Türkiye'de en erken yaşlardaki örgün
müzik eğitimi, ilköğretim kurumlarında verilmektedir. 1948'de başlayan
ilkokullardaki müzik dersi, zaman içinde programlarında yapılan geliştirme
çalışmalarıyla günümüze kadar devam etmiştir. Genellikle ilkokul
öğretmenlerinin verdiği bu dersler, zamanla ilk yıllardaki anlam ve önemini
kaybetmiş, köy enstitülerinin ve daha sonra da ilk-öğretmen okullarının kapatılmasıyla
yeterli müzik bilgisi alamadan yetişen öğretmenler yüzünden amacından tamamen
uzaklaşmıştır.
Önceleri eğitim enstitüleri müzik
bölümlerinden, daha sonra da eğitim fakülteleri müzik eğitimi bölümlerinden
yetişen müzik öğretmenleri, halen devam eden uygulamalarla ortaöğretim
kurumlarında görevlendirilmektedirler. Ortaöğretim kurumlarındaki müzik
dersleri ise, genel programlı düz liselerde seçmeli olarak devam ederken,
meslek liseleri programlarına hiç alınmamıştır. Yalnız kız meslek liselerinin çocuk
gelişimi bölümlerinde zorunlu olarak devam etmektedir. Öte yandan, genel
liselerdeki seçmeli müzik dersleri bir çok okulda öğrenciler tarafından
seçilmediği için programa dahi alınmamaktadır. Bu durumda eğitim
fakültelerinden henüz mezun olmuş genç müzik öğretmeni, bilgilerini aktaracak
öğrenciyi yalnızca ortaokullarda bulabilmekte, burada da ilköğretim ve
öncesinden müzik eğitim temeli almadan gelen, ortaokulu ya
fen liselerine girebilmek için veya üniversiteye hazırlanmak için genel kültür
derslerine ağırlık veren bir okul olarak kabul eden öğrenci kitlesiyle karşı
karşıya kalmaktadır. Her durumda da müzik öğretmeni aldığı eğitim ve öğretimi
yeterince değerlendirememekte, dolayısıyla müzik eğitimi bölümleri
yetiştirdikleri müzik öğretmenlerini, mesleklerinin ilk yıllarından başlayarak
yeterince faydalı olamayacakları ortamlara bırakmaktadırlar.
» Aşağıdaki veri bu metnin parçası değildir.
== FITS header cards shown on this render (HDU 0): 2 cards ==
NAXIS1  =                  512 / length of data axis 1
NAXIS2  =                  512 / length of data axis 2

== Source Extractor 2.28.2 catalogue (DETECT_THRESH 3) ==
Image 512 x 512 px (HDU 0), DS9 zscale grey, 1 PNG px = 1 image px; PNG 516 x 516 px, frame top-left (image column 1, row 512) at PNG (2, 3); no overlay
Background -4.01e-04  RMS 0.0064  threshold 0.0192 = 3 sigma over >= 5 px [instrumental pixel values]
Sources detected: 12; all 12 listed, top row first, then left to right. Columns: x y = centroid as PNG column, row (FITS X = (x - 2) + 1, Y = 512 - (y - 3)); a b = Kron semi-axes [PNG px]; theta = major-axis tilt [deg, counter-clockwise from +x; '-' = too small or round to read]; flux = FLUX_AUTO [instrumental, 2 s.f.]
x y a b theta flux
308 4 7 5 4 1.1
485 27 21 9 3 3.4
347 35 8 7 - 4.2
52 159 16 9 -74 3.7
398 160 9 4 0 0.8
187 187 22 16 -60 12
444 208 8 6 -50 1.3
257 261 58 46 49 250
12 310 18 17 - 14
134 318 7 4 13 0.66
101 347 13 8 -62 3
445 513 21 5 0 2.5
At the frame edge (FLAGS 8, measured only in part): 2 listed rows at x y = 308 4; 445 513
İşte bu bildirinin amacı, Türkiye'de
müzik eğitiminin, ilköğretim kurumlarında (özellikle birinci ve ikinci devrede)
müzik öğretim programında
belirlenen hedeflere ulaşabilmesinin, eğitim fakültelerinin müzik eğitimi
bölümlerinden yetiştirilecek olan "ilköğretim müzik öğretmenleri"
sayesinde gerçekleştirmesi gerekliliğini vurgulamaktadır.
l.GÜNÜMÜZDE İLKÖĞRETİM KURUMLARINDAKİ MÜZİK DERSLERİNİN DURUMU :
Alanı, düzeyi ve konusu ne olursa
olsun, öğretimin niteliğinde öğrenci, öğretmen, öğretim programı ve öğretim
hizmeti son derece etkin faktörlerdir. Günümüzde ilköğretim kurumlarındaki
müzik derslerine bu açıdan baktığımızda, yukarıda özetle belirtildiği üzere,
müzik öğretim programında öngörülen hedeflere ulaşabilmek açısından yeterince
sağlıklı oluş-turulamadığı görülmektedir.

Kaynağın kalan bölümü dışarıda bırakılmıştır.